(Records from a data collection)
########
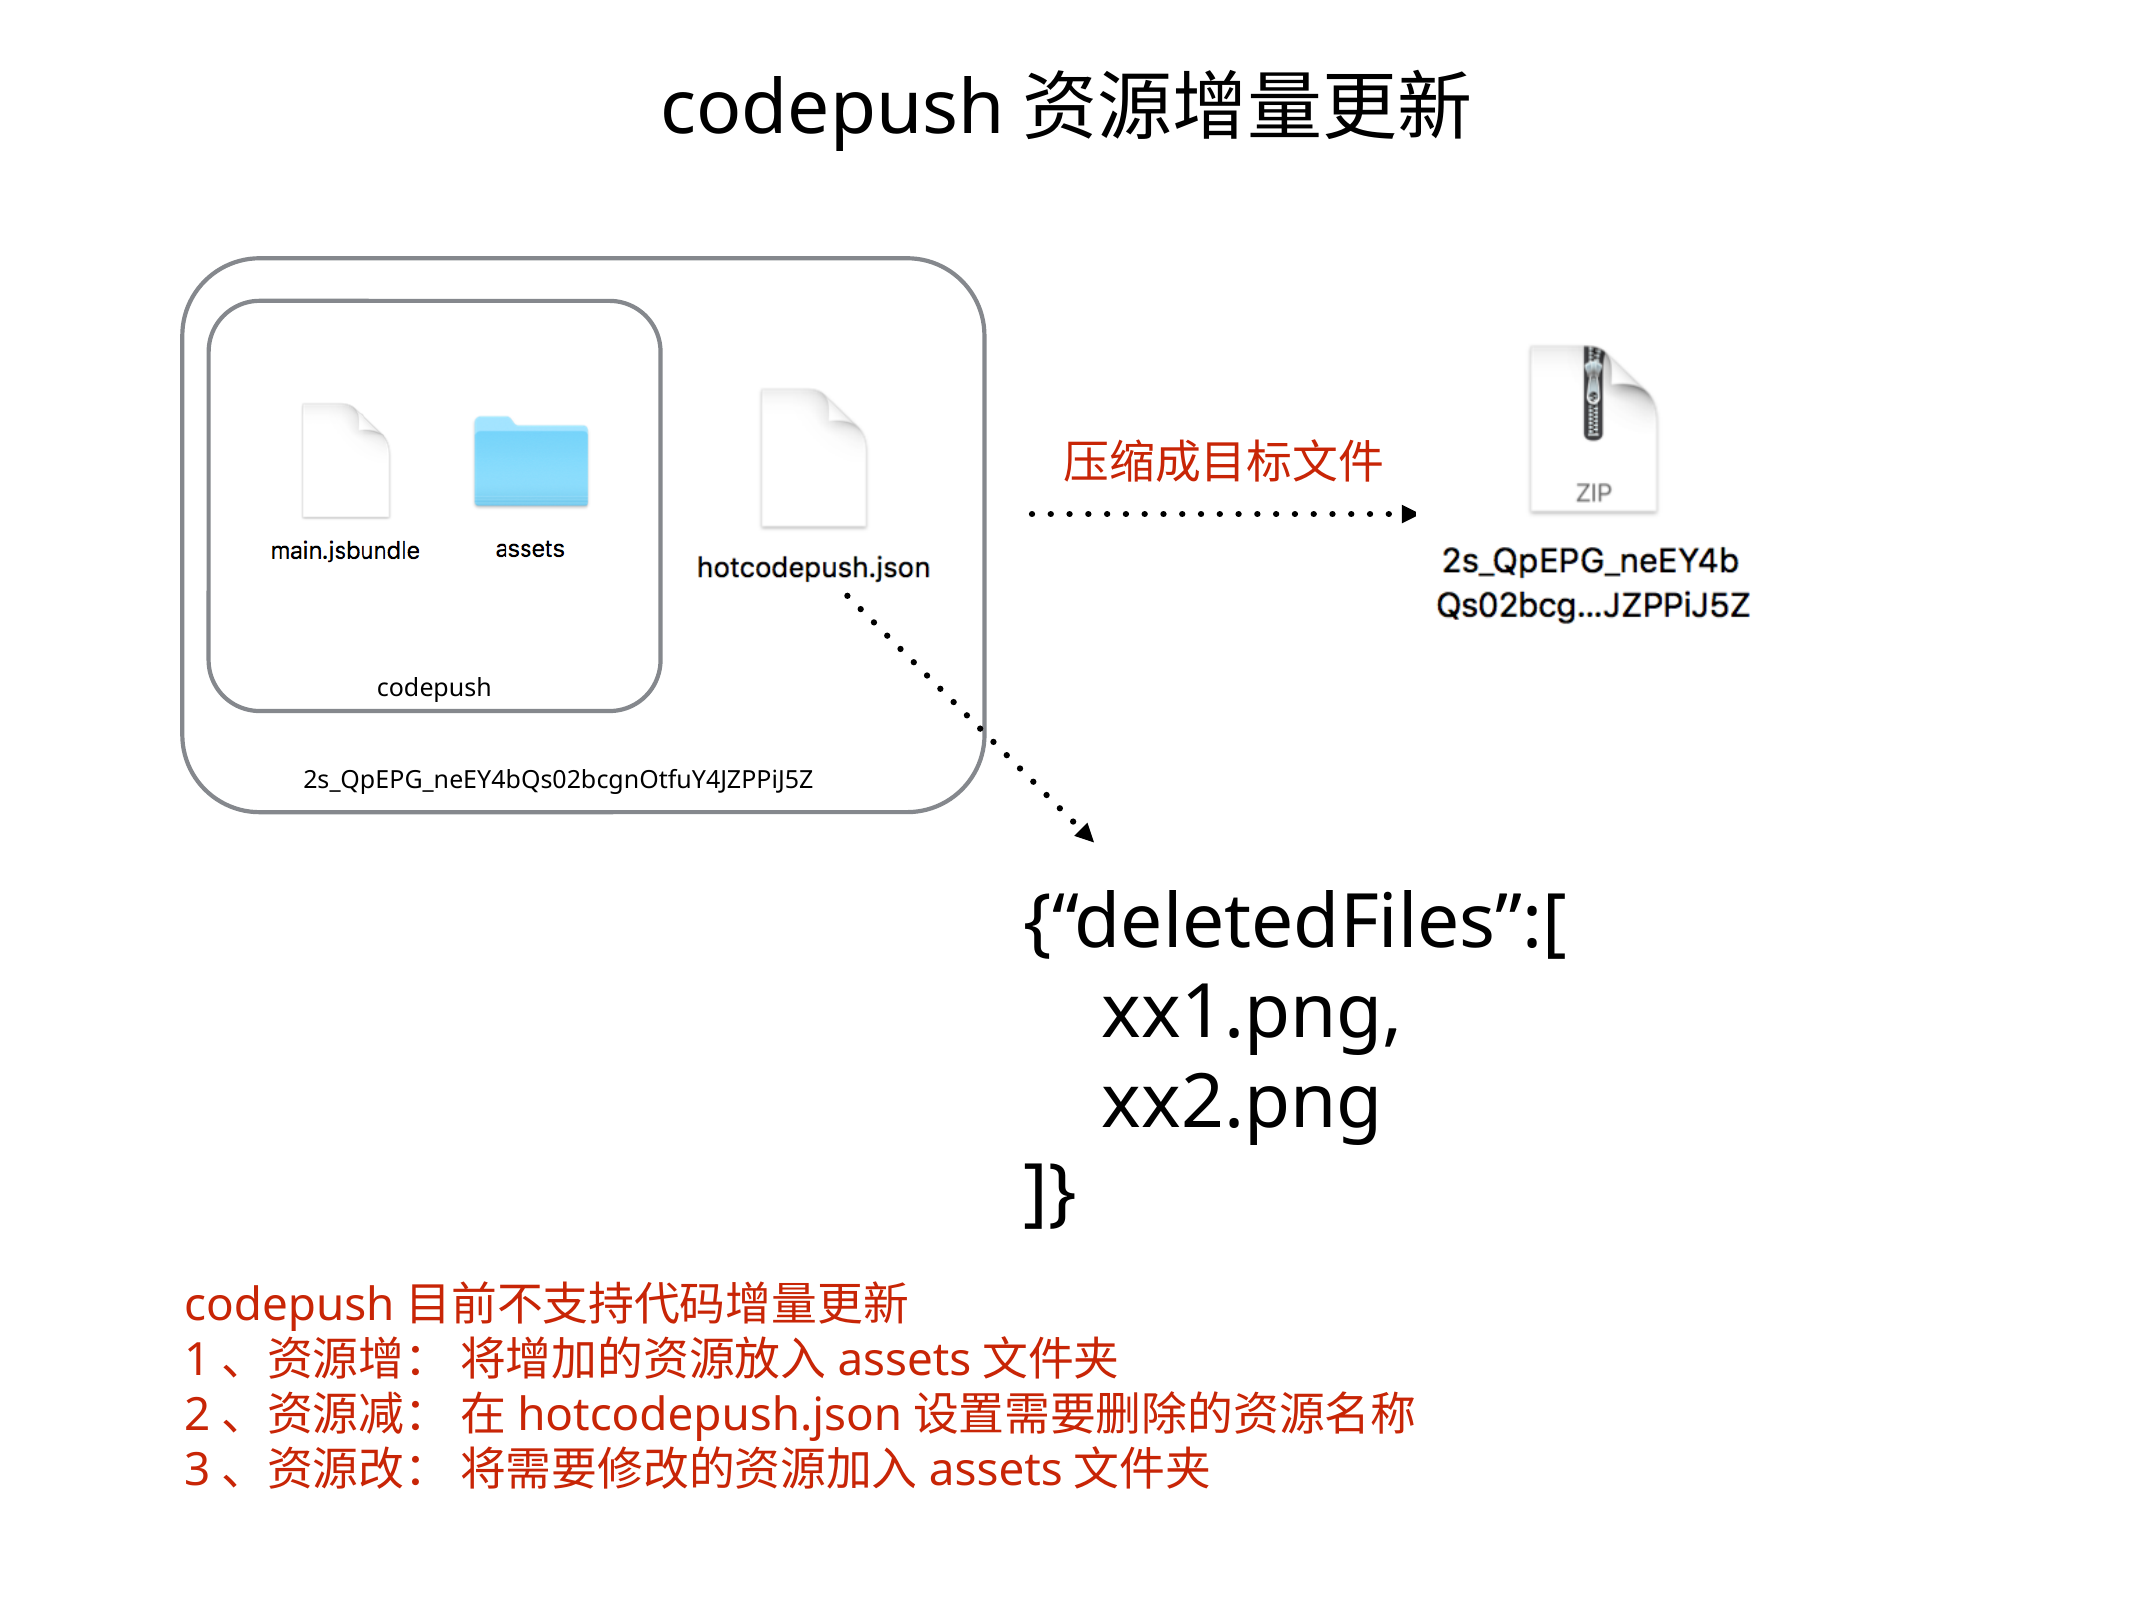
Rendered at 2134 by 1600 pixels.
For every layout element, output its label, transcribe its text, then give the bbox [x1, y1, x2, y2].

text_box codepush目前不支持代码增量更新 1、资源增： 将增加的资源放入assets文件夹 2、资源减： 在hotcodepush.json设置需要删除的资源名称 3、资源改： 将需要修改的资源加入assets文件夹 [175, 1266, 1425, 1503]
picture [1416, 337, 1783, 638]
text_box 2s_QpEPG_neEY4bQs02bcgnOtfuY4JZPPiJ5Z [294, 755, 823, 803]
picture [679, 378, 957, 597]
text_box [208, 300, 661, 712]
text_box codepush [368, 663, 501, 710]
picture [261, 393, 608, 582]
text_box [182, 258, 985, 813]
text_box {“deletedFiles”:[ xx1.png, xx2.png ]} [1015, 863, 1577, 1241]
text_box [1080, 829, 1095, 843]
text_box codepush资源增量更新 [651, 50, 1482, 158]
text_box 压缩成目标文件 [1055, 424, 1393, 496]
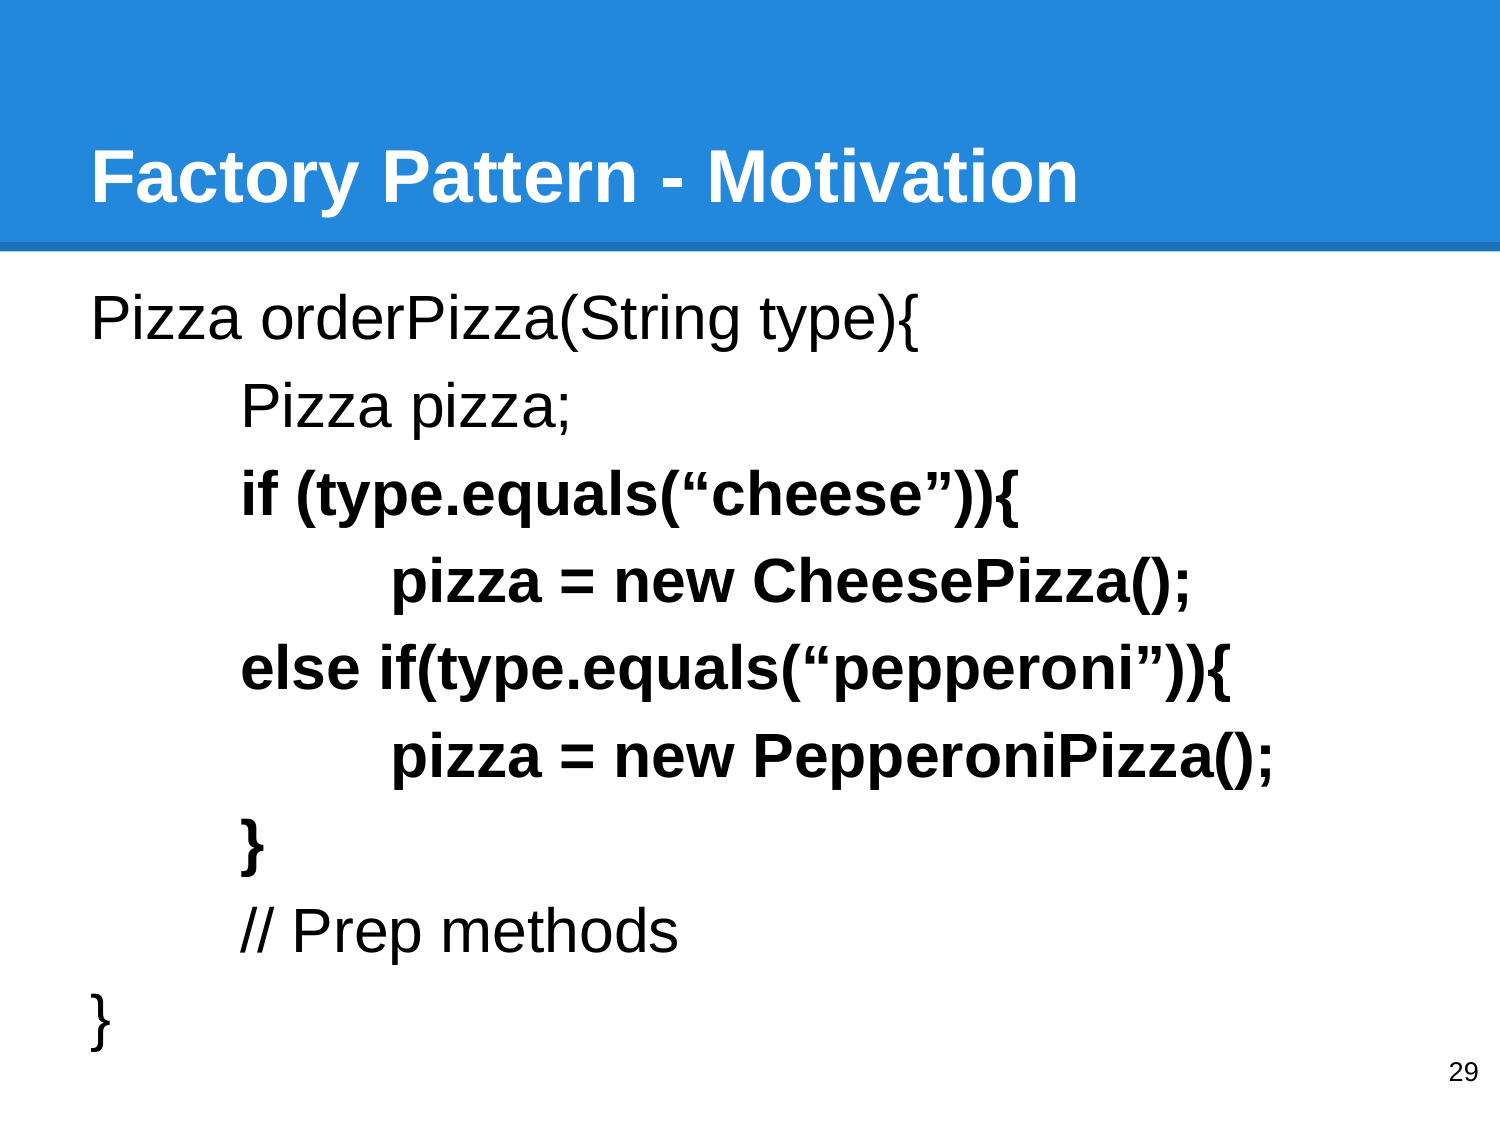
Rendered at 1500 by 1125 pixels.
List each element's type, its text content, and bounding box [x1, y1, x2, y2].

list Pizza orderPizza(String type){ Pizza pizza; if (type.equals(“cheese”)){ pizza = new CheesePizza(); else if(type.equals(“pepperoni”)){ pizza = new PepperoniPizza(); } // Prep methods } [75, 262, 1425, 1077]
slide_number ‹#› [1403, 1038, 1494, 1125]
title Factory Pattern - Motivation [75, 45, 1425, 233]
########
Repeat, exactly and in full, all records above, but include no pictures.

> _Result for this task_
Rendered at 2134 by 1600 pixels.
For every layout element, output its label, transcribe its text, then give the bbox [x1, y1, x2, y2].

text_box codepush目前不支持代码增量更新 1、资源增： 将增加的资源放入assets文件夹 2、资源减： 在hotcodepush.json设置需要删除的资源名称 3、资源改： 将需要修改的资源加入assets文件夹 [175, 1266, 1425, 1503]
picture [1416, 337, 1783, 638]
text_box 2s_QpEPG_neEY4bQs02bcgnOtfuY4JZPPiJ5Z [294, 755, 823, 803]
picture [679, 378, 957, 597]
text_box [208, 300, 661, 712]
text_box codepush [368, 663, 501, 710]
picture [261, 393, 608, 582]
text_box [182, 258, 985, 813]
text_box {“deletedFiles”:[ xx1.png, xx2.png ]} [1015, 863, 1577, 1241]
text_box [1080, 829, 1095, 843]
text_box codepush资源增量更新 [651, 50, 1482, 158]
text_box 压缩成目标文件 [1055, 424, 1393, 496]
Rendered at 1500 by 1125 pixels.
List each element's type, its text content, and bounding box [x1, y1, x2, y2].

list Pizza orderPizza(String type){ Pizza pizza; if (type.equals(“cheese”)){ pizza = new CheesePizza(); else if(type.equals(“pepperoni”)){ pizza = new PepperoniPizza(); } // Prep methods } [75, 262, 1425, 1077]
slide_number ‹#› [1403, 1038, 1494, 1125]
title Factory Pattern - Motivation [75, 45, 1425, 233]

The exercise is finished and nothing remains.